═════ Extrait choisi

Notre aveuglement, l’autre et le monde
De nos jours, un mal s’est emparé de nous, qui touche le commun des mortels, mais aussi les décideurs politiques, financiers et institutionnels. Ce mal ressemble fort à une cécité généralisée. S’agit-t-il d’un égoïsme bon enfant, toutefois vénéneux, qui serait devenu chroniquement pathologique? C’est trop peu ou trop dire. En tout cas, on ne voit pas, on ne sent pas plus loin que le bout de son nez. Et si l’on perçoit la réalité, cela ne se traduit pas par des actes concrets: un «vivre» différemment que le «vivre» cloisonné devant la Toile, dans une triste précarité sociale.
Toutes et tous, nous sommes devenus numérisés, dépositaires bon gré mal gré d’un code-barres. Nous vivons ainsi, soumis aux myriades de propositions d’achat à disposition chez soi, via internet, sans risque de rencontrer quelqu’un. En même temps que l’on consomme, on devient ipso facto donateur bénévole d’informations personnelles qui permettent d’affiner les visées commerciales des produits que nous achèterons en retour.
Le coup est magistral. Aucun gouvernement, de droite ou de gauche, ne réussit à protéger véritablement ses concitoyens de cette usurpation de données. Si nous ne sommes pas suffisamment attentifs, nous devenons sans nous en rendre compte dépendants de la Toile, au point de pouvoir dire que l’on commence à méconnaître le monde concret.

══════════

_Consigne_.
Indiquez ce que l'on devient ipso facto en même temps que l'on consomme, selon le texte sur notre aveuglement.

═════ Données fournies

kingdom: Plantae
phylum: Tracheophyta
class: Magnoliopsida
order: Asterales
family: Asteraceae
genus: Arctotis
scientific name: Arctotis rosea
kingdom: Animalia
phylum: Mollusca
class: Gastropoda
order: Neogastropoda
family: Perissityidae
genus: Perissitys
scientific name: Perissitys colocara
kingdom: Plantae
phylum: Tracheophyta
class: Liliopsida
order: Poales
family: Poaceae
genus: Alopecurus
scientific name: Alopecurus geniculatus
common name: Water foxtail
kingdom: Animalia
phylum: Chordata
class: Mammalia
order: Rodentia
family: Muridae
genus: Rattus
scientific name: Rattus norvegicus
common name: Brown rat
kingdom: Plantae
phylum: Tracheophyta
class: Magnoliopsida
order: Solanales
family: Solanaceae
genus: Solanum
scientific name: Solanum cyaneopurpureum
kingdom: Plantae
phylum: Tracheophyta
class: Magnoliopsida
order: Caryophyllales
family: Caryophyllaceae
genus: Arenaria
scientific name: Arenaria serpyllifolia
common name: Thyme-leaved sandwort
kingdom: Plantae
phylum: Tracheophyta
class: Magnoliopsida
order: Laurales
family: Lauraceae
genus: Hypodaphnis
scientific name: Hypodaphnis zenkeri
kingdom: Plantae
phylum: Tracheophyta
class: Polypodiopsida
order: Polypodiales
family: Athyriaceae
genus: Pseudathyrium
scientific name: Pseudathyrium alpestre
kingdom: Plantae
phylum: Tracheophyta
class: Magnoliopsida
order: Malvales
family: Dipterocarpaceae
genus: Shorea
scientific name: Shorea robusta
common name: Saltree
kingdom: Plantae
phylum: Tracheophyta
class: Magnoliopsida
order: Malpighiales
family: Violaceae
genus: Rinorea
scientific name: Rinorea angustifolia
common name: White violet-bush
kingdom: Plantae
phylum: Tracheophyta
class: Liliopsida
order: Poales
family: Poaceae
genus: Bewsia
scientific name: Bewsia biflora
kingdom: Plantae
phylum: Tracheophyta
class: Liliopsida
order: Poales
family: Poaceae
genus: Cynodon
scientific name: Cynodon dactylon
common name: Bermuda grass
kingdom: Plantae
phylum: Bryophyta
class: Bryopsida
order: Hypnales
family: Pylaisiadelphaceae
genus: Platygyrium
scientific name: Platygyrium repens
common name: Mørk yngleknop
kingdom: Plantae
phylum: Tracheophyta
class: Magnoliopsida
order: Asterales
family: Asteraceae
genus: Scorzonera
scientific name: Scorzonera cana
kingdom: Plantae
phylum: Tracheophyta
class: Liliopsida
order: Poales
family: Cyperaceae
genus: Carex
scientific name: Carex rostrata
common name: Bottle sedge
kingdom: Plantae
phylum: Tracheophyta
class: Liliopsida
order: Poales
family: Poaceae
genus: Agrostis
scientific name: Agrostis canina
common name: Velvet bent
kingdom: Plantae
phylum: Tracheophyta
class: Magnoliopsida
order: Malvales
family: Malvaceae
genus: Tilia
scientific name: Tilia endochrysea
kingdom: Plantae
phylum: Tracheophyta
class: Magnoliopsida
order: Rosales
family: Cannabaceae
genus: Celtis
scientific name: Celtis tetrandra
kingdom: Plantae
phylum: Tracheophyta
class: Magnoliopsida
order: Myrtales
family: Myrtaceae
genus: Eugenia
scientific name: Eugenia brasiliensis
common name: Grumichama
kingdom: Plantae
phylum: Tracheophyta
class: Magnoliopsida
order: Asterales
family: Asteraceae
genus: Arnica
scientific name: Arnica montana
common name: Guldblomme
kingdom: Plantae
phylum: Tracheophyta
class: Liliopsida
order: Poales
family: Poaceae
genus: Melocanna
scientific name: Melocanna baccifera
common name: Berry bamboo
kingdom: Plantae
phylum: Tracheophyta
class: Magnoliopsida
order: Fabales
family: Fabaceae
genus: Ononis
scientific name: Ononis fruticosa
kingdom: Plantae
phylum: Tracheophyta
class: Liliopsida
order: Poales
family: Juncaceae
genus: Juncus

══════════

_Réponse rédigée_.
On devient donateur bénévole d'informations personnelles.